VOANDO COM O ESTÚDIO GHIBLI Um panorama sobre os voos de Miyazaki

Niterói 2016

VOANDO COM O ESTÚDIO GHIBLI Um panorama sobre os voos de Miyazaki

Artigo desenvolvido durante a disciplina de estudo da cinematografia estrangeira III, como parte da avaliação referente ao primeiro semestre de 2016. Professor: Daniel Pinna

Niterói 2016

Introdução

As cenas de voo estão presentes em grande parte dos filmes do estúdio Ghibli, sendo o tema central ou de extrema importância em boa parte deles. Nesse artigo vamos traçar um panorama sobre o significado do voo e suas intenções em algumas obras, dando destaque ao filme “Vidas ao vento”, lançado em 2013 e dirigido por Hayao Miyazaki, como também explicitar o uso do gênero steampunk em muitos dos filmes do estúdio. Serão abordados também, ainda que brevemente, o voo nos filmes “Laputa: O castelo no céu”, “O serviço de entregas da Kiki”, “Porco Rosso”, “A viagem de Chihiro” e “O castelo animado”.
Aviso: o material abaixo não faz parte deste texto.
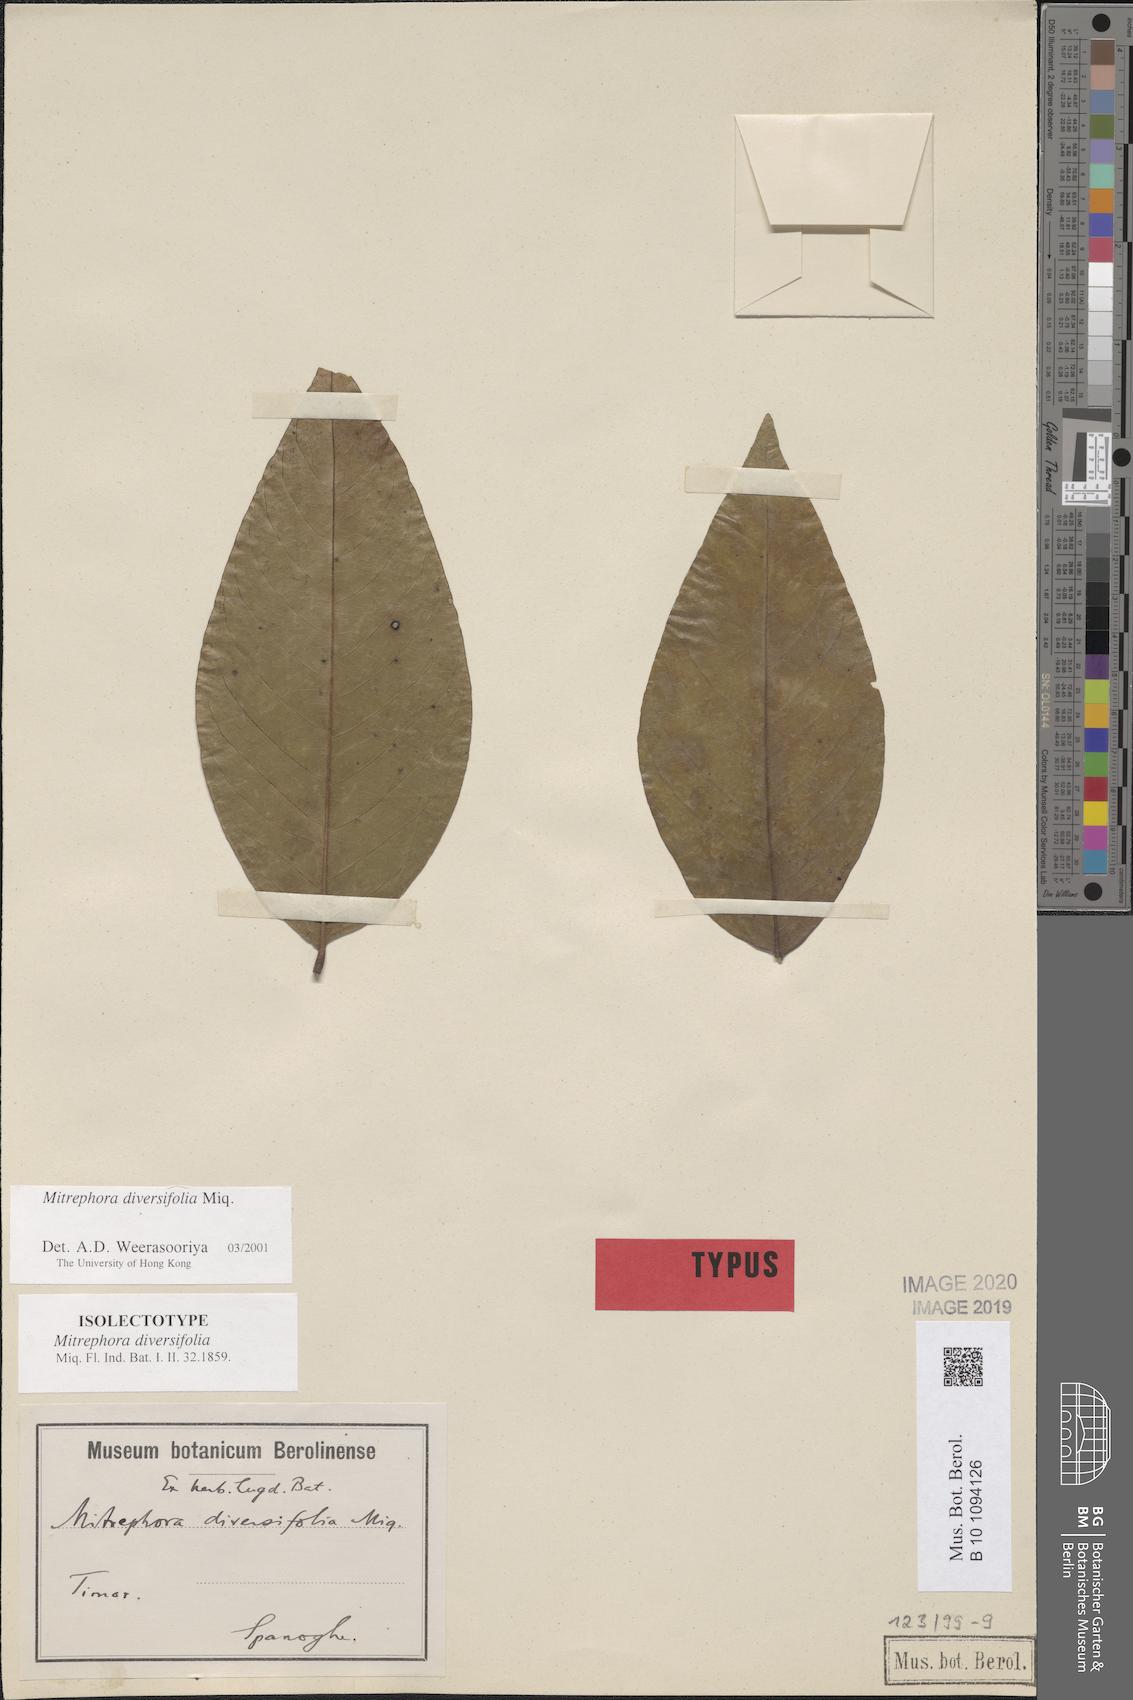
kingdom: Plantae
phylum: Tracheophyta
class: Magnoliopsida
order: Magnoliales
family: Annonaceae
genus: Mitrephora
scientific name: Mitrephora diversifolia
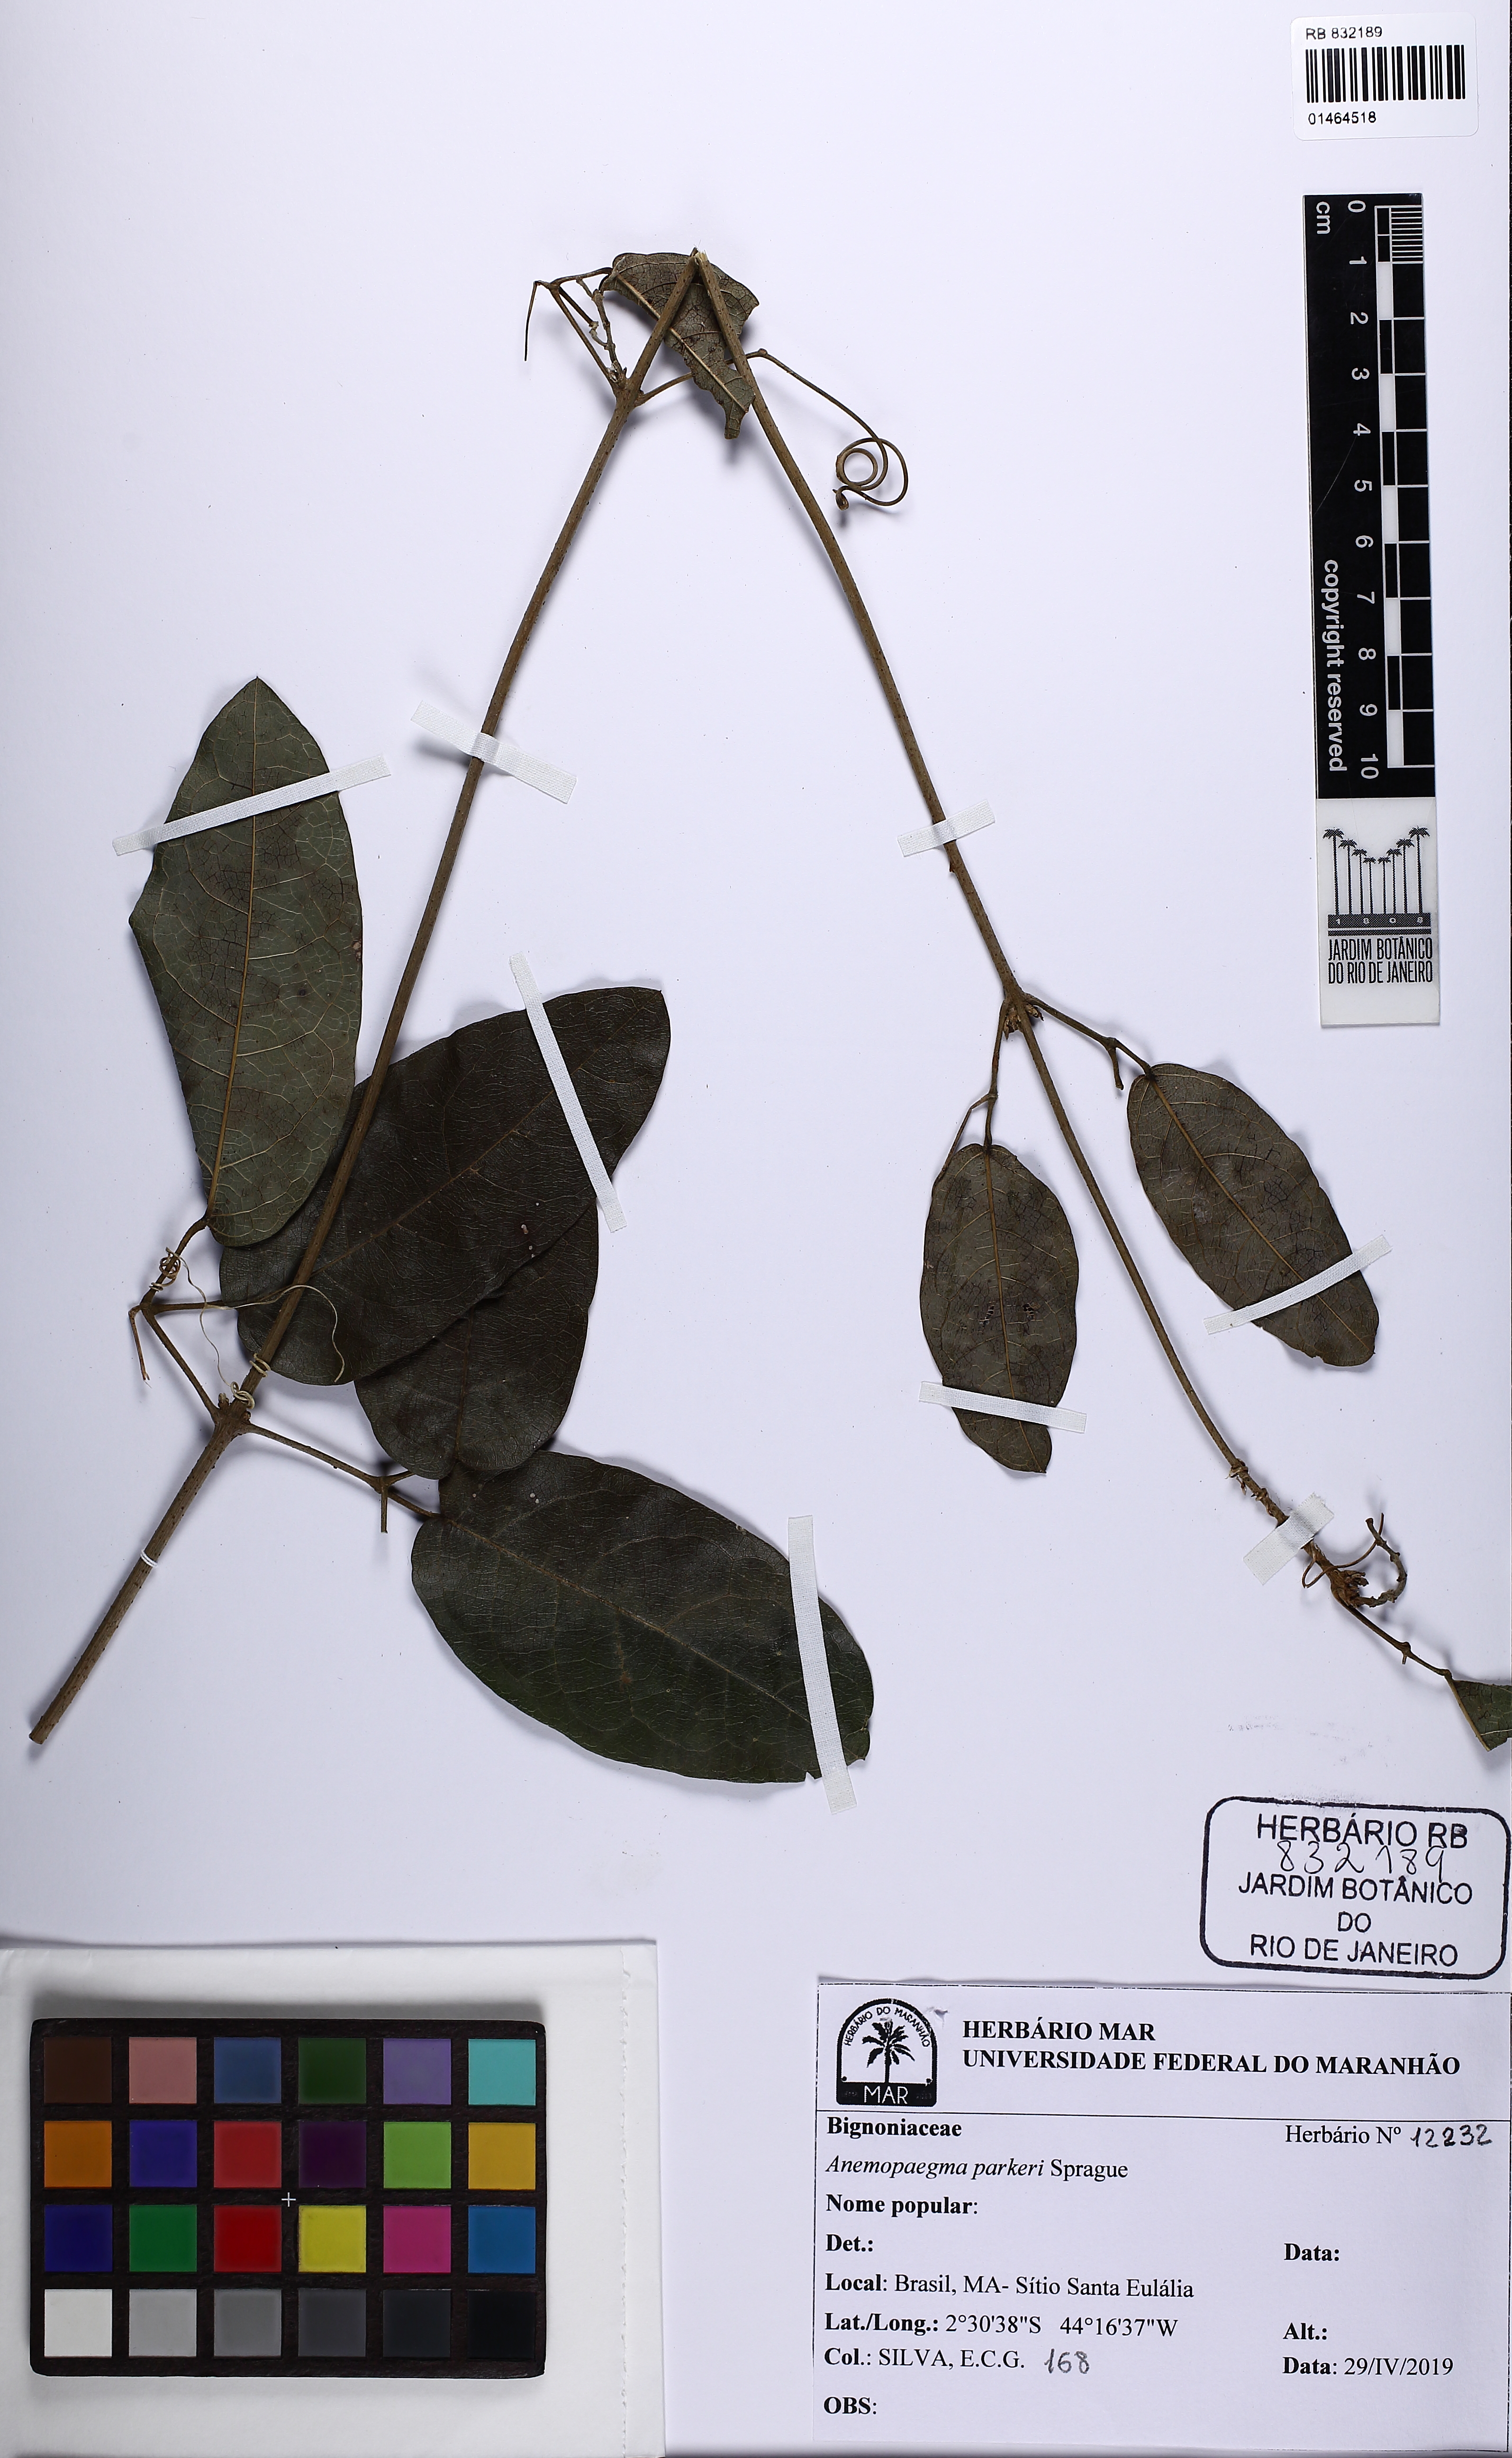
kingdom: Plantae
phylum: Tracheophyta
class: Magnoliopsida
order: Lamiales
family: Bignoniaceae
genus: Anemopaegma
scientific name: Anemopaegma parkeri
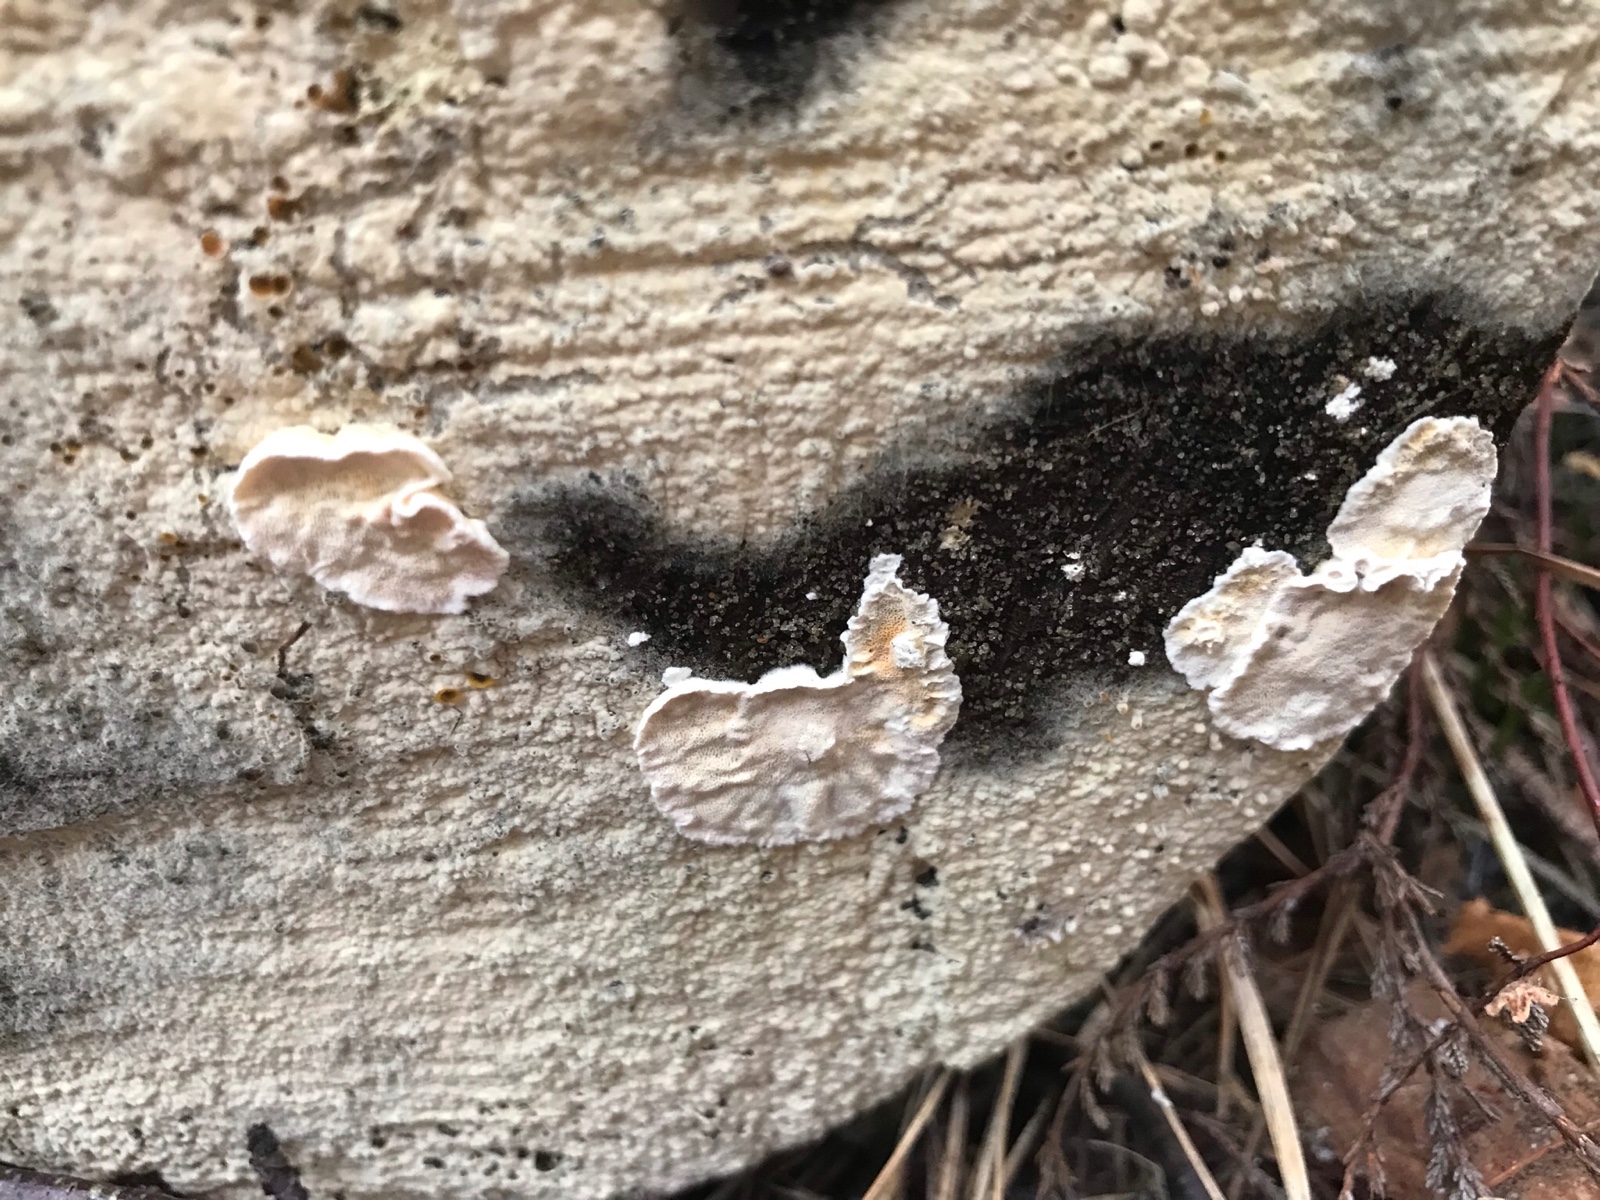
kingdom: Fungi
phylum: Basidiomycota
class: Agaricomycetes
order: Polyporales
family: Incrustoporiaceae
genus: Skeletocutis
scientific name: Skeletocutis amorpha
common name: orange krystalporesvamp
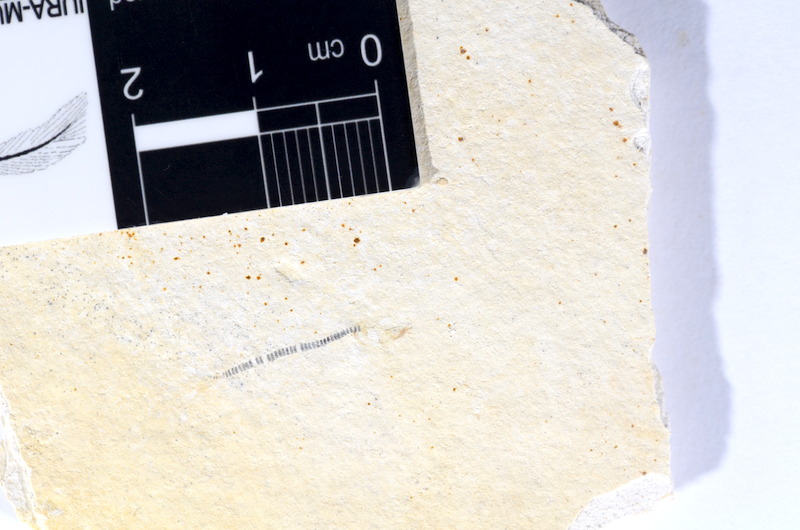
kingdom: Animalia
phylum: Chordata
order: Salmoniformes
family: Orthogonikleithridae
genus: Orthogonikleithrus
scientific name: Orthogonikleithrus hoelli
O VOO E SEU SIGNIFICADO GERAL NOS FILMES GHIBLI

O voo é um tema recorrente na maioria dos filmes do estúdio, principalmente nos de Hayao Miyazaki, e é usado como metáfora para muitas situações. Análises que podem ser feitas a partir da tradução dessas metáforas são pautas importantes como a liberdade ou o poder que o personagem possui dentro da narrativa, entre outros temas como a vida e a morte e uma indicativa de onirismo por parte dos personagens. Além dos significados metafóricos, os filmes de Miyazaki são repletos de máquinas voadoras com características diversas: é possível notar um grande uso do estilo steampunk na concepção de muitas de suas máquinas voadoras (e outras maquinas em geral), tal como a presença de aviões prémodernos, baseando-se principalmente em modelos que já existiram. A paixão de Miyazaki pelo voo também é ligada constantemente ao fato de seu pai ter trabalhado durante muito tempo com aviação, levando-o assim a abordar o tema diversas vezes ao longo da carreira e atribuindo diversos significados em cada utilização.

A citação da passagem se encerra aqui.